**Visual scene localization data**
::::::::
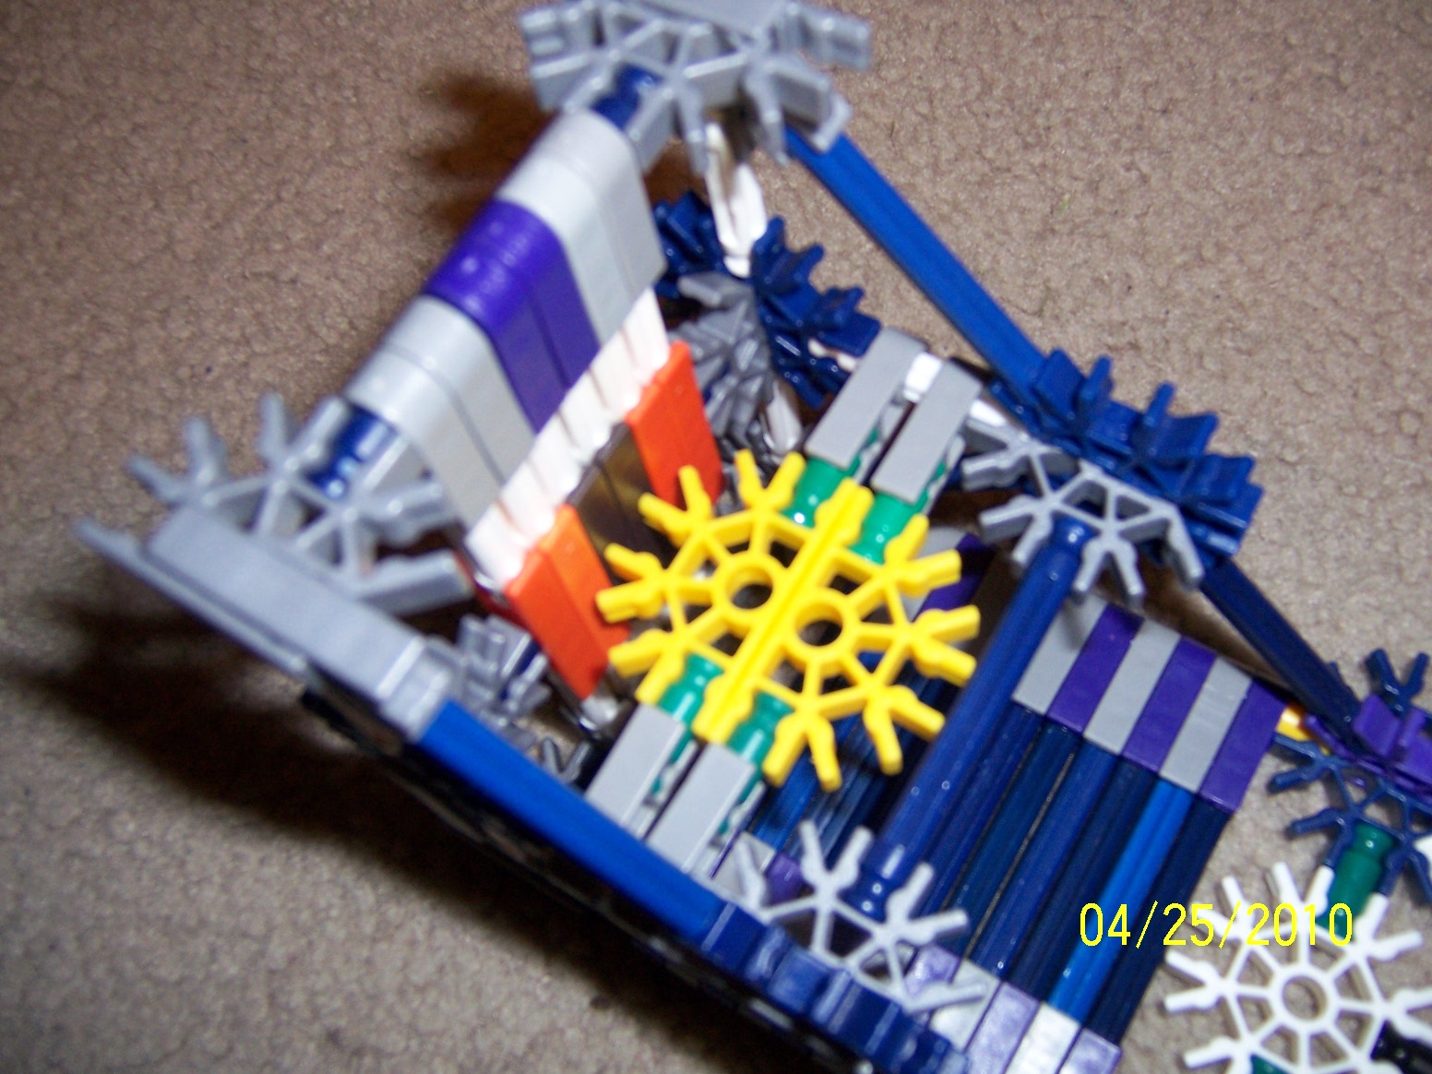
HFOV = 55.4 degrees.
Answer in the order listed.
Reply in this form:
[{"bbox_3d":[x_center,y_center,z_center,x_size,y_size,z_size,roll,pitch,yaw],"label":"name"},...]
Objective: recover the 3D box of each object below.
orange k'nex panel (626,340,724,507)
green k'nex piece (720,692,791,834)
::::::::
**THE PROBLEM**
Write out every line of the records above as a numbered list, skipping blank lines and leaving out the pictures.

**RESPONSE TO THIS EXERCISE**
1. HFOV = 55.4 degrees.
2. Answer in the order listed.
3. Reply in this form:
4. [{"bbox_3d":[x_center,y_center,z_center,x_size,y_size,z_size,roll,pitch,yaw],"label":"name"},...]
5. Objective: recover the 3D box of each object below.
6. orange k'nex panel (626,340,724,507)
7. green k'nex piece (720,692,791,834)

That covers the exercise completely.